INCREASE YOUR AIR SPEED for high notes and decrease your air speed for lower notes. Each frequency requires a specific air speed to create the absolute best tone. Many singers push too much air, too quickly, while singing low notes in an attempt to make the note louder. All this does is add stress and tension to the tone. Use your ears to tell you when the proper balance is reached. The tone should sound clear and pure before adding stylistic nuances.
JAW TENSION. Most people don’t realize how tense their jaw is…because it feels perfectly natural to them. Be sure to stretch out your face and jaw muscles and even make a specific point to monitor your jaw when singing to be sure it truly is relaxed. If your jaw is tense, you will not receive your best tone and perhaps even have trouble hitting some of the higher tones.
KEEP IT CLEAN. When practicing your vocal skills focus on creating a pure and clear tone first, free of airiness, rasp and other tonal changes added for stylistic purposes. If you cannot create a clear tone full of life and energy, you are not singing up to your potential.

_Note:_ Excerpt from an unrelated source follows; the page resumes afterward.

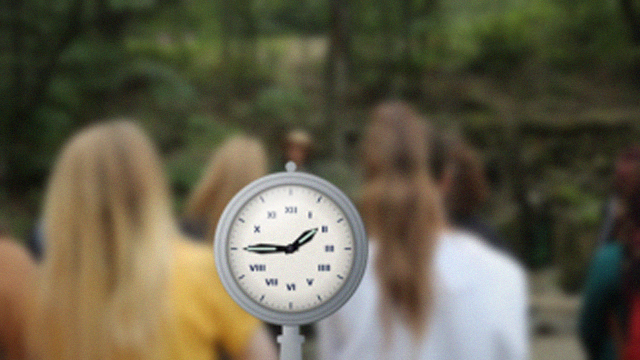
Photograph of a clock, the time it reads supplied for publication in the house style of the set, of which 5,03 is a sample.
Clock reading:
1,45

LIFT YOUR DIAPHRAGM. So many singers learn to “belly breath” (breathe into the belly) and therefore tend to think that lifting their diaphragm feels similar to holding in their stomach. You can sing like this, but you are only using half your resources and not making full use of the power provided by the muscles in the back. To get your best breath for singing, you want to fill up your abdomen like an inner tube, you should feel expansion all the way around your body…yes, even in your back. Then to compress the air and support the vocal tone release, you lift the diaphragm muscle straight up from the center of your body. If you are used to the other way, it takes some practice to get the new diaphragm muscle memory, but well worth the effort!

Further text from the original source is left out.